Beim Werben um Partnerinnen erzeugen männliche Tintenfische auffällige Muster. Die kontrastreichen Signale zeigen sie auf einem speziellen Armpaar, wie ein Forschungsteam im Fachjournal »PNAS« berichtet . Es handele sich um »Signale, die uns unbekannt bleiben, weil sie für das menschliche Auge unsichtbar sind«, schreibt die Gruppe um Arata Nakayama von der Universität Tokio.
Was beim Menschen Schmuck und Schminke, sind bei Tieren oft schillernde Muster und Farben: Damit wollen sie dem anderen Geschlecht imponieren. Von der Evolution würden Signale begünstigt, die in der jeweiligen Umgebung vom beabsichtigten Empfänger am besten gesehen werden, so die Forschenden.

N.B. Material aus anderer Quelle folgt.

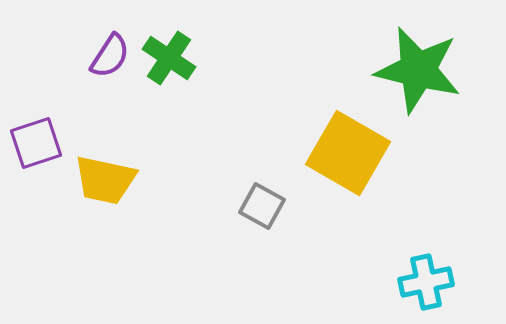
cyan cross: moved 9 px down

Das Federkleid des Pfaus leuchtet auch für uns farbenfroh. Ein Merkmal von Licht, neben Farbe und Intensität, können Menschen hingegen nicht wahrnehmen: die Polarisation. Sie beschreibt die Ausrichtung von Lichtwellen. Tiergruppen wie Insekten, Krebstiere und Kopffüßer können sie erfassen, im Gegenzug sind manche farbenblind. Kopffüßern wie Kraken und Sepien fehlen etwa die Farbrezeptoren, sogenannte Zapfen, die Säugetiere für das Farbsehen nutzen.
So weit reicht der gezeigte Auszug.